__Work required__: Scan the records for the string "APERTURE"; copy each line where it occurs.

Machine-readable electronics designs:
• • • • •
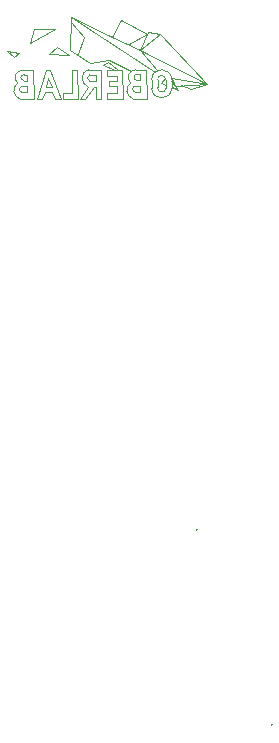
<source format=gbr>
%TF.GenerationSoftware,KiCad,Pcbnew,7.0.8*%
%TF.CreationDate,2024-06-05T08:03:03+02:00*%
%TF.ProjectId,ESP32-CAM_1,45535033-322d-4434-914d-5f312e6b6963,rev?*%
%TF.SameCoordinates,Original*%
%TF.FileFunction,Legend,Bot*%
%TF.FilePolarity,Positive*%
%FSLAX46Y46*%
G04 Gerber Fmt 4.6, Leading zero omitted, Abs format (unit mm)*
G04 Created by KiCad (PCBNEW 7.0.8) date 2024-06-05 08:03:03*
%MOMM*%
%LPD*%
G01*
G04 APERTURE LIST*
%ADD10C,0.120000*%
%ADD11C,0.050000*%
%ADD12C,0.010000*%
G04 APERTURE END LIST*
D10*
%TO.C,G\u002A\u002A\u002A*%
X195046269Y-119484595D02*
G75*
G03*
X195030001Y-120939998I233731J-730405D01*
G01*
X200405000Y-121040000D02*
G75*
G03*
X202105000Y-121040000I850000J0D01*
G01*
X189053744Y-120656063D02*
G75*
G03*
X189230001Y-121964999I426256J-608937D01*
G01*
X195155001Y-119940002D02*
G75*
G03*
X195155001Y-120489998I124999J-274998D01*
G01*
X200905000Y-121040000D02*
G75*
G03*
X201605000Y-121040000I350000J0D01*
G01*
X201605000Y-120340000D02*
G75*
G03*
X200905000Y-120340000I-350000J0D01*
G01*
X189479999Y-120910051D02*
G75*
G03*
X189430001Y-121414998I1J-254949D01*
G01*
X189640634Y-119922464D02*
G75*
G03*
X189580000Y-120415000I-60634J-242536D01*
G01*
X198628744Y-120631063D02*
G75*
G03*
X198805001Y-121939999I426256J-608937D01*
G01*
X189480000Y-119528606D02*
G75*
G03*
X189030001Y-120614999I0J-636394D01*
G01*
X199054999Y-120885051D02*
G75*
G03*
X199005001Y-121389998I1J-254949D01*
G01*
X202105000Y-120340000D02*
G75*
G03*
X200405000Y-120340000I-850000J0D01*
G01*
X199055000Y-119503606D02*
G75*
G03*
X198605001Y-120589999I0J-636394D01*
G01*
X199215634Y-119897464D02*
G75*
G03*
X199155000Y-120390000I-60634J-242536D01*
G01*
D11*
X197830000Y-115265000D02*
X200030000Y-116440000D01*
X200030000Y-116440000D02*
X198455000Y-117340000D01*
X205055000Y-120690000D02*
X203730000Y-121165000D01*
X202155000Y-120215000D02*
X202380000Y-120840000D01*
X202380000Y-120840000D02*
X205055000Y-120690000D01*
X196830000Y-118690000D02*
X198655000Y-119590000D01*
X195155000Y-118915000D02*
X196830000Y-118690000D01*
X193530000Y-117790000D02*
X195155000Y-118915000D01*
X205055000Y-120690000D02*
X201155000Y-116515000D01*
X205055000Y-120690000D02*
X202155000Y-120215000D01*
D10*
X195205000Y-119940000D02*
X195655000Y-119940000D01*
D11*
X196705000Y-118865000D02*
X196305000Y-119140000D01*
X197480000Y-119465000D02*
X196705000Y-118865000D01*
D10*
X196155000Y-119490000D02*
X196155000Y-121940000D01*
X199455000Y-121390000D02*
X199005000Y-121390000D01*
X199955000Y-119490000D02*
X200005000Y-121940000D01*
D11*
X201155000Y-116515000D02*
X200130000Y-116265000D01*
X188730000Y-118415000D02*
X189155000Y-118090000D01*
D10*
X199455000Y-120890000D02*
X199455000Y-121390000D01*
D11*
X188155000Y-117940000D02*
X188730000Y-118415000D01*
D10*
X194805000Y-121940000D02*
X194405000Y-121940000D01*
X196605000Y-121940000D02*
X196605000Y-121440000D01*
X195705000Y-120990000D02*
X195555000Y-120990000D01*
X196155000Y-121940000D02*
X195705000Y-121940000D01*
D11*
X197080000Y-116690000D02*
X193605000Y-115065000D01*
X192380000Y-117565000D02*
X191680000Y-118140000D01*
X197080000Y-116690000D02*
X199405000Y-117840000D01*
X193605000Y-115065000D02*
X193530000Y-117790000D01*
D10*
X189880000Y-121415000D02*
X189430000Y-121415000D01*
X194305000Y-121940000D02*
X195005000Y-120990000D01*
X195655000Y-119940000D02*
X195655000Y-120490000D01*
X189880000Y-120415000D02*
X189580000Y-120415000D01*
D11*
X190455000Y-116040000D02*
X192255000Y-116090000D01*
X201230000Y-120590000D02*
X201605000Y-120765000D01*
X200705000Y-119665000D02*
X193605000Y-115065000D01*
X192255000Y-116090000D02*
X190105000Y-117215000D01*
X202655000Y-121215000D02*
X202080000Y-120415000D01*
X191680000Y-118140000D02*
X193355000Y-118240000D01*
D10*
X189880000Y-119965000D02*
X189880000Y-120415000D01*
X199455000Y-119890000D02*
X199205000Y-119890000D01*
X195655000Y-120490000D02*
X195155000Y-120490000D01*
X197455000Y-121440000D02*
X197455000Y-120890000D01*
X196605000Y-121440000D02*
X197455000Y-121440000D01*
X200905000Y-120340000D02*
X200905000Y-120990000D01*
D11*
X196305000Y-119140000D02*
X197280000Y-119490000D01*
X201155000Y-116515000D02*
X199405000Y-117840000D01*
X201555000Y-120190000D02*
X201230000Y-120590000D01*
D10*
X199055000Y-119503605D02*
X199955000Y-119490000D01*
D11*
X202105000Y-120940000D02*
X202655000Y-121215000D01*
X189155000Y-118090000D02*
X188155000Y-117940000D01*
D10*
X189880000Y-119915000D02*
X189630000Y-119915000D01*
X199454999Y-120885050D02*
X199054999Y-120885050D01*
X189480000Y-119528605D02*
X190380000Y-119515000D01*
D11*
X199405000Y-117840000D02*
X205055000Y-120690000D01*
D10*
X191655000Y-120215000D02*
X191930000Y-120965000D01*
X191430000Y-120965000D02*
X191655000Y-120215000D01*
X197855000Y-121940000D02*
X196605000Y-121940000D01*
X195046269Y-119484594D02*
X196155000Y-119490000D01*
X189879999Y-120910050D02*
X189479999Y-120910050D01*
X189880000Y-120915000D02*
X189880000Y-121415000D01*
X190430000Y-121965000D02*
X189230000Y-121965000D01*
D11*
X203730000Y-121165000D02*
X202905000Y-120815000D01*
D10*
X200005000Y-121940000D02*
X198805000Y-121940000D01*
X201605000Y-120340000D02*
X201605000Y-121040000D01*
D11*
X194705000Y-116690000D02*
X194130000Y-118190000D01*
X193580000Y-115465000D02*
X194705000Y-116690000D01*
X193380000Y-118240000D02*
X192380000Y-117565000D01*
D10*
X190380000Y-119515000D02*
X190430000Y-121965000D01*
D11*
X197830000Y-115265000D02*
X197080000Y-116690000D01*
X200130000Y-116265000D02*
X199405000Y-117840000D01*
X190105000Y-117215000D02*
X190455000Y-116040000D01*
D10*
X195705000Y-121940000D02*
X195705000Y-120990000D01*
X194405000Y-121940000D02*
X194305000Y-121940000D01*
X195555000Y-120990000D02*
X194805000Y-121940000D01*
X192880000Y-121490000D02*
X192880000Y-121940000D01*
X191355000Y-121365000D02*
X191105000Y-121965000D01*
X192205000Y-121965000D02*
X191955000Y-121365000D01*
X197455000Y-119990000D02*
X196605000Y-119990000D01*
X199455000Y-120390000D02*
X199155000Y-120390000D01*
X191930000Y-120965000D02*
X191430000Y-120965000D01*
X196605000Y-119490000D02*
X197905000Y-119490000D01*
X191805000Y-119515000D02*
X192705000Y-121965000D01*
X197455000Y-120890000D02*
X196805000Y-120890000D01*
X196605000Y-119990000D02*
X196605000Y-119490000D01*
X192205000Y-121965000D02*
X192705000Y-121965000D01*
D11*
X199405000Y-117840000D02*
X200880000Y-119565000D01*
D10*
X193655000Y-119490000D02*
X193630000Y-121490000D01*
X194130000Y-121940000D02*
X194105000Y-119490000D01*
X196805000Y-120890000D02*
X196805000Y-120440000D01*
X191105000Y-121965000D02*
X190705000Y-121965000D01*
X191480000Y-119515000D02*
X191805000Y-119515000D01*
X196805000Y-120440000D02*
X197455000Y-120440000D01*
X199455000Y-119940000D02*
X199455000Y-120390000D01*
X197455000Y-120440000D02*
X197455000Y-119990000D01*
X190705000Y-121965000D02*
X191480000Y-119515000D01*
X197955000Y-121940000D02*
X197855000Y-121940000D01*
X197905000Y-119490000D02*
X197955000Y-121940000D01*
X200405000Y-120340000D02*
X200405000Y-121040000D01*
X202105000Y-121040000D02*
X202105000Y-120340000D01*
X194105000Y-119490000D02*
X193655000Y-119490000D01*
D12*
X210602361Y-174935226D02*
X210538542Y-174999045D01*
X210474723Y-174935226D01*
X210538542Y-174871407D01*
X210602361Y-174935226D01*
G36*
X210602361Y-174935226D02*
G01*
X210538542Y-174999045D01*
X210474723Y-174935226D01*
X210538542Y-174871407D01*
X210602361Y-174935226D01*
G37*
D10*
X192880000Y-121940000D02*
X194130000Y-121940000D01*
X193630000Y-121490000D02*
X192880000Y-121490000D01*
X191955000Y-121365000D02*
X191355000Y-121365000D01*
D12*
X204252361Y-158425226D02*
X204188542Y-158489045D01*
X204124723Y-158425226D01*
X204188542Y-158361407D01*
X204252361Y-158425226D01*
G36*
X204252361Y-158425226D02*
G01*
X204188542Y-158489045D01*
X204124723Y-158425226D01*
X204188542Y-158361407D01*
X204252361Y-158425226D01*
G37*
%TD*%
M02*

</source>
• • • • •
__Answer to the problem__:
G04 APERTURE LIST*
G04 APERTURE END LIST*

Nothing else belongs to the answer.